# Text passage:
You know, whenever I vow to stop explaining Sun, there is some yet-more outrageous claim that I just can't seem to summon the willpower to ignore, for fear that it will join a corpus of alternative facts that poison the wellspring of future generations.
So, in that spirit: Sun emphatically did not "ignore the internet" (?!) -- and was in fact a pioneer of distributed systems in many ways. Instead of rattling off the many important, early distributed systems that Sun built -- or the many pioneers of distributed systems that Sun employed -- I will vector you to a single Sun-authored paper circa 1994, "A Note on Distributed Computing"[1] (and to Chris Meiklejohn's discussion of it at Papers We Love[2]). The paper itself drips with wisdom that still feels current and important a quarter of a century later -- and it very much reflects the zeitgeist of the time at Sun. Please read the paper -- and more generally, take the time to educate yourself as to the history of our domain and the many people and companies who have made seminal contributions to it; the generations whose shoulders your work stands upon will thank you for it!
Moreover, Sun’s legacy in distributed system goes far beyond theory, people forget about Jini (and Javaspaces) a distributed computing platform that shipped by 2000 or before (I had the pleasure to work with and it was the only reason I would develop in Java), SOA? micro services? In-memory distributed computing? It was all there at work. Want P2P?, enter JXTA. There you go.
Ignored the internet in terms of distributed systems, which I assumed was obvious from the wording.
Look at that 1994 paper, none of the things in the paper show any background to build a distributed key-value storage or really anything for the cloud. I'm not sure why people are trying to claim otherwise. Even ZFS from a decade later reflects both a complete lack of experience in distributed systems and ignorance towards the internet.
Why does ZFS reflect a lack of experience in the internet and/or distributed systems? Simply because it didn't follow a questionable tech trend of "everything is a DHT?"
Because they didn't seem to know any of the simple and nice ideas from distributed systems to solve pain points of managing space, since adding, removing nodes, sharding/partitioning is something you have to figure out pretty much from the start.
> Distributed systems and write arbitration on the same file are still terra incognita.
That's far too aggressive a response for someone who's being sloppy with terminology themselves. "Distributed" covers many different scales. You also use "clustering filesystem" as though it's a synonym, which it very much is not. Among those who have actually built both, like me, distributed and cluster filesystems are very different things. It's fine if you think "true" distributed systems means global scale, but if you're not even explicit (let alone correct) about it you should hardly be condemning others for using definitions closer to general usage. And you definitely shouldn't be pretending to read people's minds with claims about what they "gave no thought" to or "have no idea" about.
P.S. Since I can't reply to your comment below which was quite rightly flagged into oblivion, no, I didn't have anything to do with GFS.
Flagged your comment for this. You should at least glance over my comment history on distributed computing before attacking me on things you don't understand.
I do not care who you are. Your comments on this thread made it crystal clear that you are not familiar with the subject matter: for you distributed has a very narrow meaning of a sharded key-value store, you've succeeded in making that clear. "Cloud", except that's not it.
And whether you "flagged" my comment or not, that's irrelevant to me.

# To do:
#1 Answer these questions about the comment thread on Sun and distributed systems:
(a) What is the title of the Sun-authored paper recommended in the thread, and about what year was it written?
(b) By what year had Jini shipped, according to the thread?
(c) What does the thread name as the answer for anyone who wants P2P?
#2 Pick up the comment thread on Sun and distributed systems after its final comment, and continue it.
The lines placed after the comment thread about Sun and distributed systems are separate material with no connection to it.

# Extracted information:
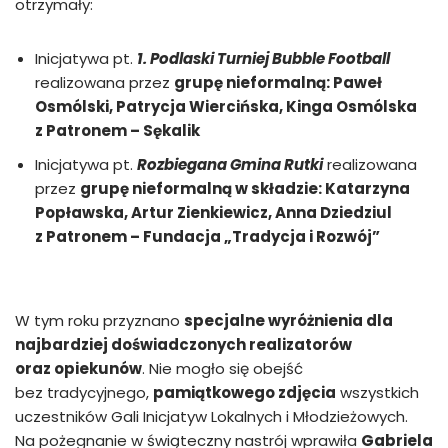
otrzymały:
Inicjatywa pt.
1. Podlaski Turniej Bubble Football
realizowana przez
grupę nieformalną: Paweł
Osmólski, Patrycja Wiercińska, Kinga Osmólska
z Patronem – Sękalik
Inicjatywa pt.
Rozbiegana Gmina Rutki
realizowana
przez
grupę nieformalną w składzie: Katarzyna
Popławska, Artur Zienkiewicz, Anna Dziedziul
z Patronem – Fundacja „Tradycja i Rozwój”
W tym roku przyznano
specjalne wyróżnienia dla
najbardziej doświadczonych realizatorów
oraz opiekunów
. Nie mogło się obejść
bez tradycyjnego,
pamiątkowego zdjęcia
wszystkich
uczestników Gali Inicjatyw Lokalnych i Młodzieżowych.
Na pożegnanie w świąteczny nastrój wprawiła
Gabriela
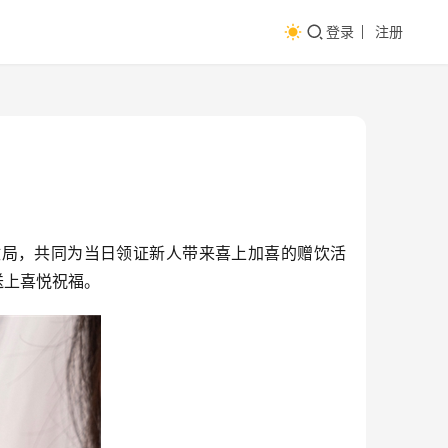
登录
注册
政局，共同为当日领证新人带来喜上加喜的赠饮活
送上喜悦祝福。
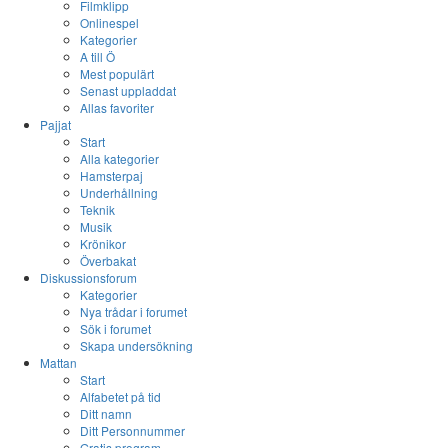
Filmklipp
Onlinespel
Kategorier
A till Ö
Mest populärt
Senast uppladdat
Allas favoriter
Pajjat
Start
Alla kategorier
Hamsterpaj
Underhållning
Teknik
Musik
Krönikor
Överbakat
Diskussionsforum
Kategorier
Nya trådar i forumet
Sök i forumet
Skapa undersökning
Mattan
Start
Alfabetet på tid
Ditt namn
Ditt Personnummer
Gratis program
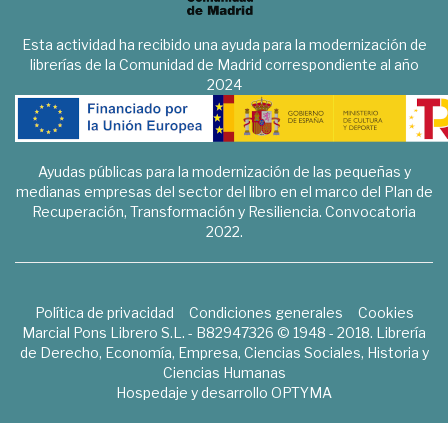
Esta actividad ha recibido una ayuda para la modernización de
librerías de la Comunidad de Madrid correspondiente al año
2024
Ayudas públicas para la modernización de las pequeñas y
medianas empresas del sector del libro en el marco del Plan de
Recuperación, Transformación y Resiliencia. Convocatoria
2022.
Política de privacidad
Condiciones generales
Cookies
Marcial Pons Librero S.L. - B82947326 © 1948 - 2018. Librería
de Derecho, Economía, Empresa, Ciencias Sociales, Historia y
Ciencias Humanas
Hospedaje y desarrollo
OPTYMA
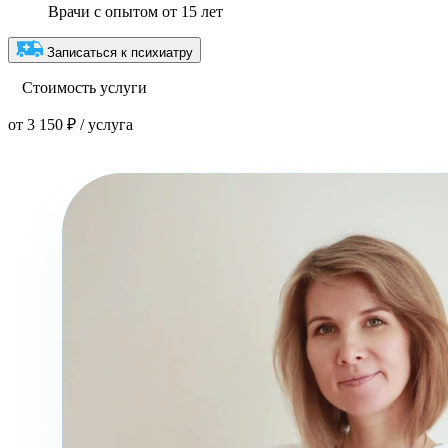
Врачи с опытом от 15 лет
Записаться к психиатру
Стоимость услуги
от 3 150 ₽ / услуга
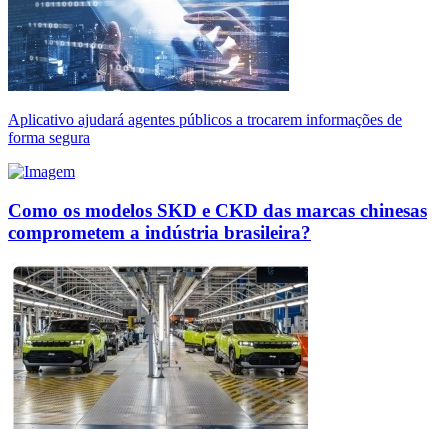
Aplicativo ajudará agentes públicos a trocarem informações de
forma segura
Como os modelos SKD e CKD das marcas chinesas
comprometem a indústria brasileira?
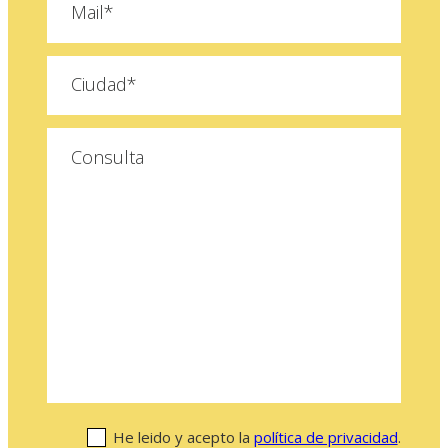
He leido y acepto la
política de privacidad
.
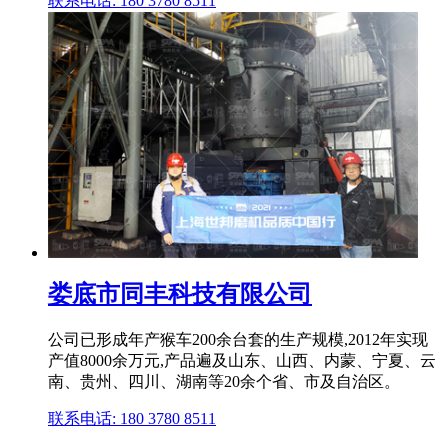
联系电话: 180 3780 8511
娄底市同丰科技有限公司
公司已形成年产猴车200余台套的生产规模,2012年实现
产值8000余万元,产品遍及山东、山西、内蒙、宁夏、云
南、贵州、四川、湖南等20余个省、市及自治区。
联系电话: 180 3780 8511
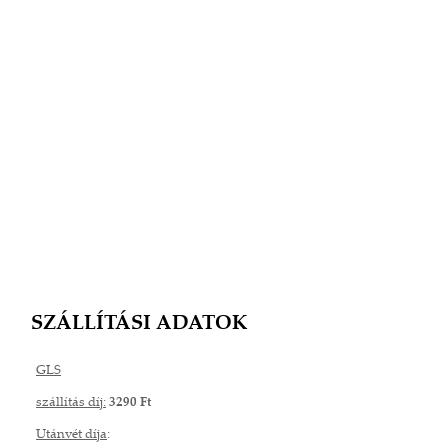
SZÁLLÍTÁSI ADATOK
GLS
szállítás díj:
3290 Ft
Utánvét díja
:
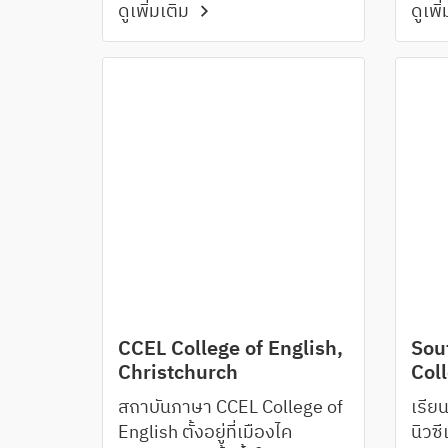
ดูเพิ่มเติม
ดูเพิ
เอกชนให้เลือกตามความ
คือ 
ต้องการ
และ 
CCEL College of English,
Sou
Christchurch
Col
สถาบันภาษา CCEL College of
เรีย
English ตั้งอยู่ที่เมืองไค
นิวซี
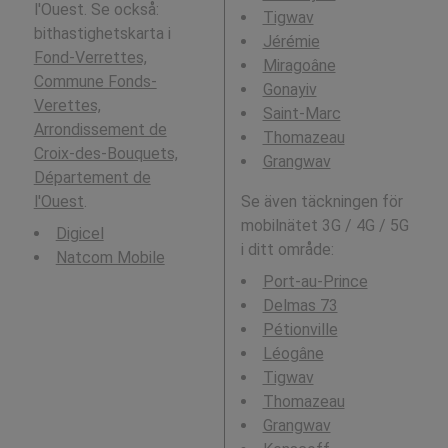
l'Ouest. Se också:
Tigwav
bithastighetskarta i
Jérémie
Fond-Verrettes,
Miragoâne
Commune Fonds-
Gonayiv
Verettes,
Saint-Marc
Arrondissement de
Thomazeau
Croix-des-Bouquets,
Grangwav
Département de
l'Ouest
.
Se även täckningen för
mobilnätet 3G / 4G / 5G
Digicel
i ditt område:
Natcom Mobile
Port-au-Prince
Delmas 73
Pétionville
Léogâne
Tigwav
Thomazeau
Grangwav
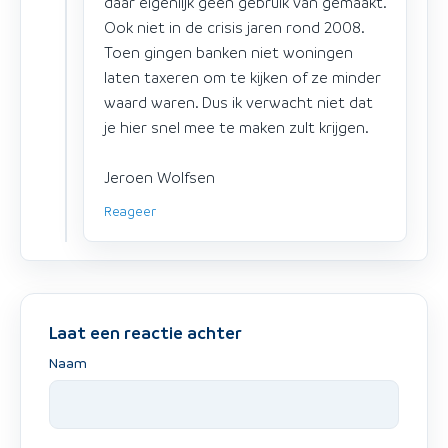
daar eigenlijk geen gebruik van gemaakt.
Ook niet in de crisis jaren rond 2008.
Toen gingen banken niet woningen
laten taxeren om te kijken of ze minder
waard waren. Dus ik verwacht niet dat
je hier snel mee te maken zult krijgen.
Jeroen Wolfsen
Reageer
Laat een reactie achter
Naam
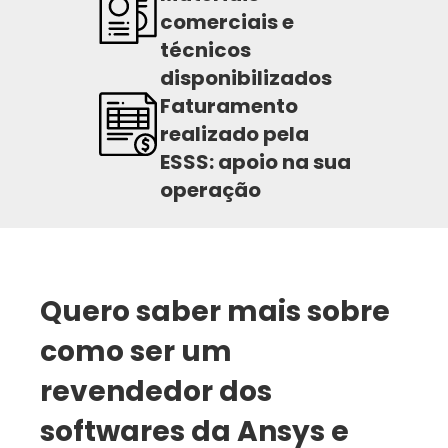
comerciais e
técnicos
disponibilizados
Faturamento
realizado pela
ESSS: apoio na sua
operação
Quero saber mais sobre
como ser um
revendedor dos
softwares da Ansys e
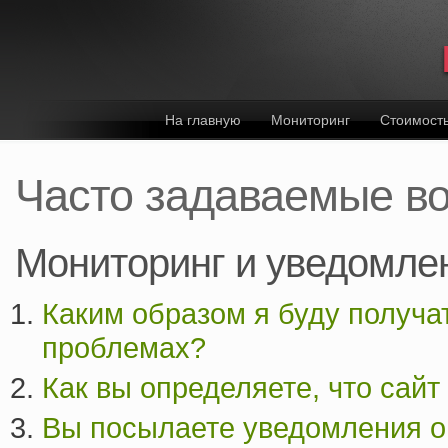
На главную
Мониторинг
Стоимост
Часто задаваемые в
Мониторинг и уведомле
Каким образом я буду получа
проблемах?
Как вы определяете, что сай
Вы посылаете уведомления о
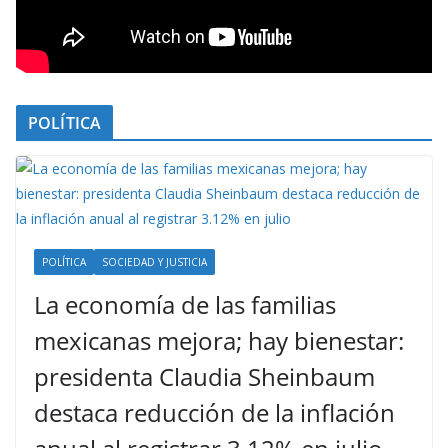
POLÍTICA
POLÍTICA
SOCIEDAD Y JUSTICIA
La economía de las familias
mexicanas mejora; hay bienestar:
presidenta Claudia Sheinbaum
destaca reducción de la inflación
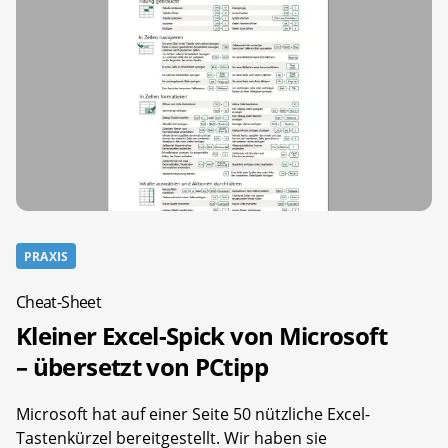
PRAXIS
Cheat-Sheet
Kleiner Excel-Spick von Microsoft
– übersetzt von PCtipp
Microsoft hat auf einer Seite 50 nützliche Excel-
Tastenkürzel bereitgestellt. Wir haben sie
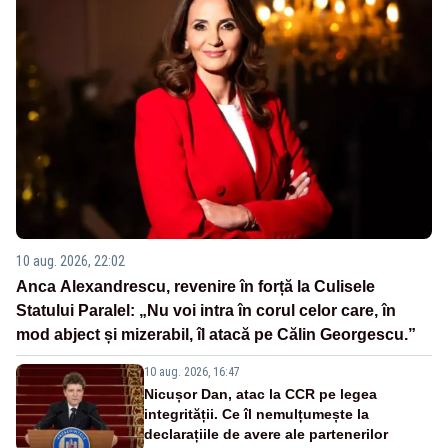
10 aug. 2026, 22:02
Anca Alexandrescu, revenire în forță la Culisele
Statului Paralel: „Nu voi intra în corul celor care, în
mod abject și mizerabil, îl atacă pe Călin Georgescu.”
10 aug. 2026, 16:47
Nicușor Dan, atac la CCR pe legea
integrității. Ce îl nemulțumește la
declarațiile de avere ale partenerilor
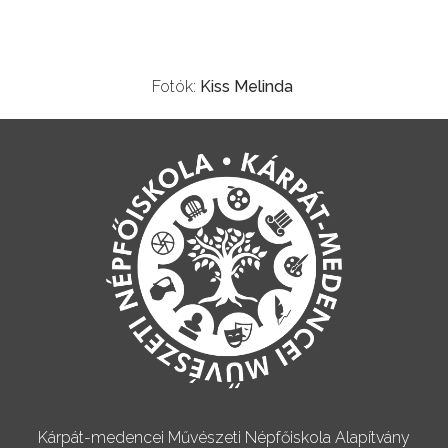
Fotók:
Kiss Melinda
Kárpát-medencei Művészeti Népfőiskola Alapítvány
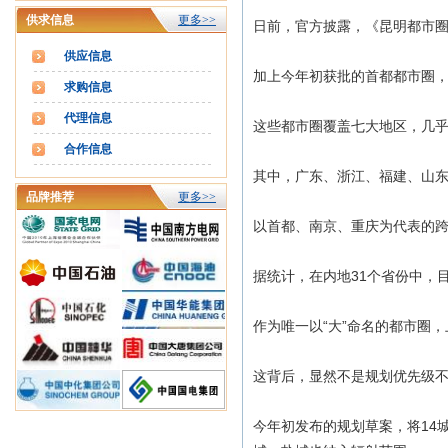
供求信息
更多>>
日前，官方披露，《昆明都市圈
供应信息
加上今年初获批的首都都市圈，
求购信息
代理信息
这些都市圈覆盖七大地区，几乎
合作信息
其中，广东、浙江、福建、山东
品牌推荐
更多>>
以首都、南京、重庆为代表的跨
据统计，在内地31个省份中，目
作为唯一以“大”命名的都市圈
这背后，显然不是规划优先级不够
今年初发布的规划草案，将14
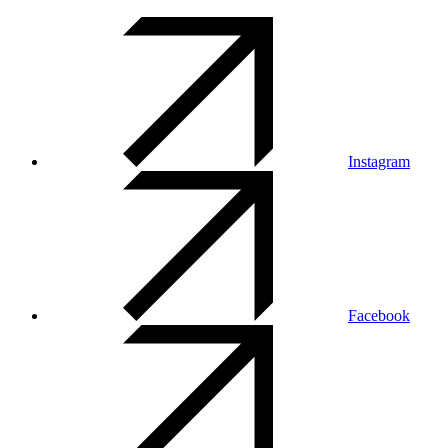
Instagram
Facebook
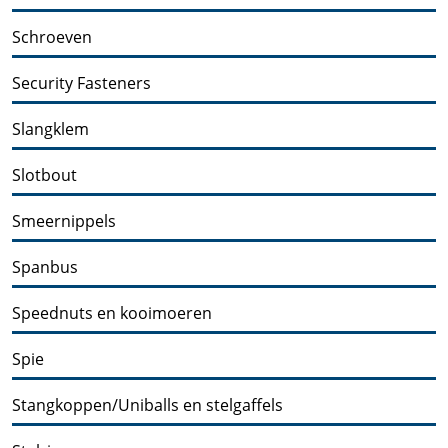
Schroeven
Security Fasteners
Slangklem
Slotbout
Smeernippels
Spanbus
Speednuts en kooimoeren
Spie
Stangkoppen/Uniballs en stelgaffels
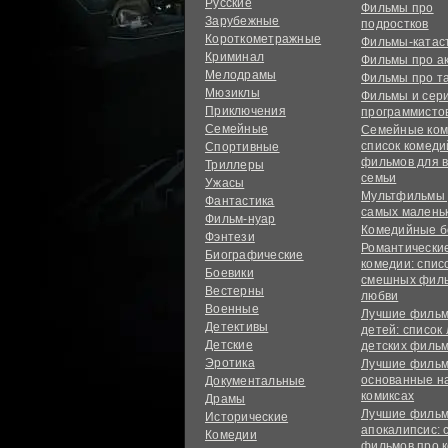
Русские
Фильмы про
Зарубежные
подростков
Короткометражные
Фильмы-ката
Криминал
Фильмы про а
Мелодрамы
Фильмы про т
Мюзиклы
Фильмы и сер
Приключения
программисто
Семейные
Семейные ком
список комед
Спортивные
фильмов для 
Триллеры
семьи
Ужасы
Мультфильмы
Фантастика
самых малень
Фильм-нуар
Комедийные б
Фэнтези
Романтически
Биографические
комедии: спис
Боевики
смешных филь
Вестерны
любви
Военные
Лучшие фильм
Детективы
детей: список
Детские
детских филь
Эротика
Лучшие фильм
основанные н
Документальные
комиксах
Драмы
Лучшие фильм
Исторические
апокалипсис: 
Комедии
фильмов про 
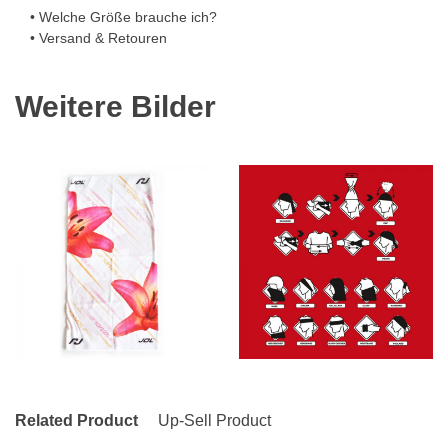
• Welche Größe brauche ich?
• Versand & Retouren
Weitere Bilder
Related Product
Up-Sell Product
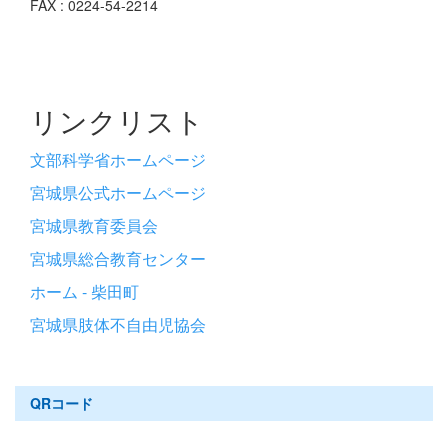
FAX : 0224-54-2214
リンクリスト
文部科学省ホームページ
宮城県公式ホームページ
宮城県教育委員会
宮城県総合教育センター
ホーム - 柴田町
宮城県肢体不自由児協会
QRコード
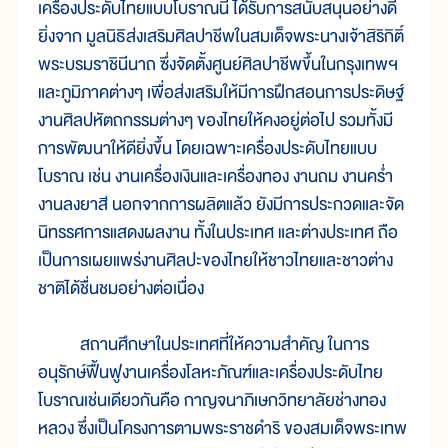
เครื่องประดับไทยแบบโบราณนี้ ได้รับการสนับสนุนอย่างดี
ยิ่งจาก มูลนิธิส่งเสริมศิลปาชีพในสมเด็จพระนางเจ้าสิริกิติ์
พระบรมราชินีนาถ ซึ่งจัดตั้งศูนย์ศิลปาชีพขึ้นในกรุงเทพฯ
และภูมิภาคต่างๆ เพื่อส่งเสริมให้มีการฝึกสอนการประดิษฐ์
งานศิลปหัตถกรรมต่างๆ ของไทยให้คงอยู่ต่อไป รวมทั้งมี
การพัฒนาให้ดียิ่งขึ้น โดยเฉพาะเครื่องประดับไทยแบบ
โบราณ เช่น งานเครื่องเงินและเครื่องทอง งานถม งานคร่ำ
งานลงยาสี นอกจากการผลิตแล้ว ยังมีการประกวดและจัด
นิทรรศการแสดงผลงาน ทั้งในประเทศ และต่างประเทศ ถือ
เป็นการเผยแพร่งานศิลปะของไทยให้ชาวไทยและชาวต่าง
ชาติได้ชื่นชมอย่างต่อเนื่อง
สถานศึกษาในประเทศที่ให้ความสำคัญ ในการ
อนุรักษ์ฟื้นฟูงานเครื่องโลหะภัณฑ์และเครื่องประดับไทย
โบราณเช่นเดียวกันคือ กาญจนาภิเษกวิทยาลัยช่างทอง
หลวง ซึ่งเป็นโครงการตามพระราชดำริ ของสมเด็จพระเทพ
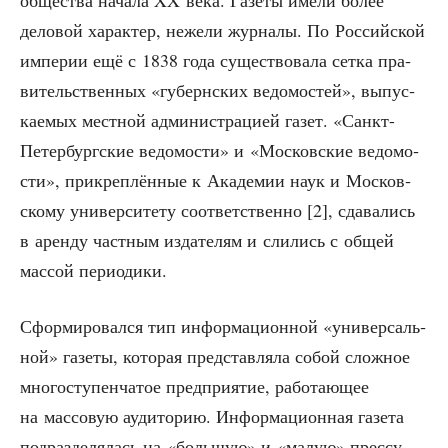
дело­вой харак­тер, неже­ли жур­на­лы. По Рос­сий­ской
импе­рии ещё с 1838 года суще­ство­ва­ла сет­ка пра­
ви­тель­ствен­ных «губерн­ских ведо­мо­стей», выпус­
ка­е­мых мест­ной адми­ни­стра­ци­ей газет. «Санкт-
Петер­бург­ские ведо­мо­сти» и «Мос­ков­ские ведо­мо­
сти», при­креп­лён­ные к Ака­де­мии наук и Мос­ков­
ско­му уни­вер­си­те­ту соот­вет­ствен­но [2], сда­ва­лись
в арен­ду част­ным изда­те­лям и сли­лись с общей
мас­сой периодики.
Сфор­ми­ро­вал­ся тип инфор­ма­ци­он­ной «уни­вер­саль­
ной» газе­ты, кото­рая пред­став­ля­ла собой слож­ное
мно­го­сту­пен­ча­тое пред­при­я­тие, рабо­та­ю­щее
на мас­со­вую ауди­то­рию. Инфор­ма­ци­он­ная газе­та
под­раз­де­ля­лась на «боль­шую» и «малую» прессу.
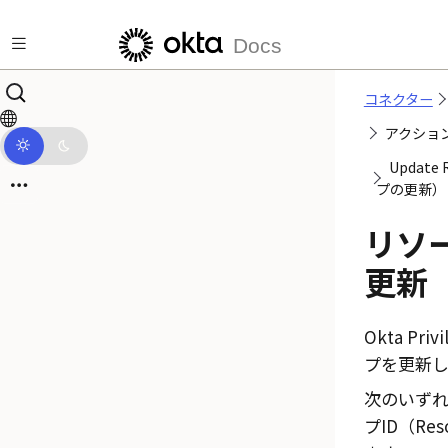
メインコンテンツにスキップ
Docs
コネクター
アクショ
Update
プの更新）
リソ
更新
Okta Privi
プを更新し
次のいず
プID（Reso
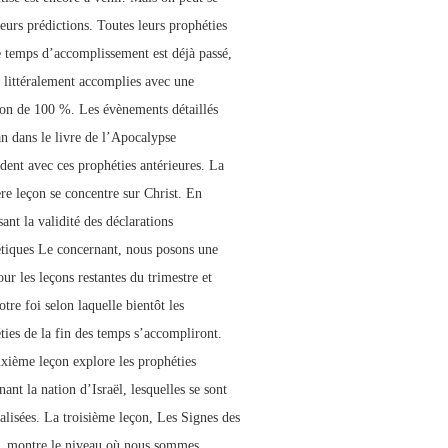
leurs prédictions. Toutes leurs prophéties
e temps d’accomplissement est déjà passé,
é littéralement accomplies avec une
ion de 100 %. Les évènements détaillés
an dans le livre de l’Apocalypse
dent avec ces prophéties antérieures. La
re leçon se concentre sur Christ. En
sant la validité des déclarations
tiques Le concernant, nous posons une
ur les leçons restantes du trimestre et
tre foi selon laquelle bientôt les
ties de la fin des temps s’accompliront.
xième leçon explore les prophéties
ant la nation d’Israël, lesquelles se sont
éalisées. La troisième leçon, Les Signes des
 montre le niveau où nous sommes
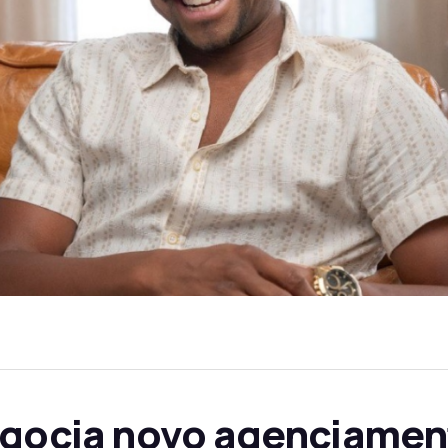
negocia novo agenciamen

# Answers to this exercise:
#1
(a) "A Note on Distributed Computing," written circa 1994.
(b) By 2000 or before.
(c) JXTA.

#2
It doesn't have that meaning to me. But in the context of a failed cloud company of Sun refugees the only experience in distributed systems that matters is the experience Sun refugees didn't and couldn't have. For some reason you are claiming absolutely irrelevant things to any of that. And, of course, resorting to personal attacks.
We've asked you repeatedly to stop posting like this to HN. If you keep posting flamey comments we're going to have to ban you. I don't want to do that, so would you please review https://news.ycombinator.com/newsguidelines.html and follow the rules strictly from now on?
I guess I rephrase: they didn't do any of the distributed systems stuff necessary for the cloud if people so desperately want to call all the network stuff they did "distributed systems". Technically they were distributed systems, sure, just like anything client-server, but irrelevant to the challenges of fault tolerant geographically distributed asynchronously communicating systems.
... Does this statement come from having actually used things like Hadoop on Sun Grid Engine or any of Sun's other products? Or... what? What knowledge are you drawing on?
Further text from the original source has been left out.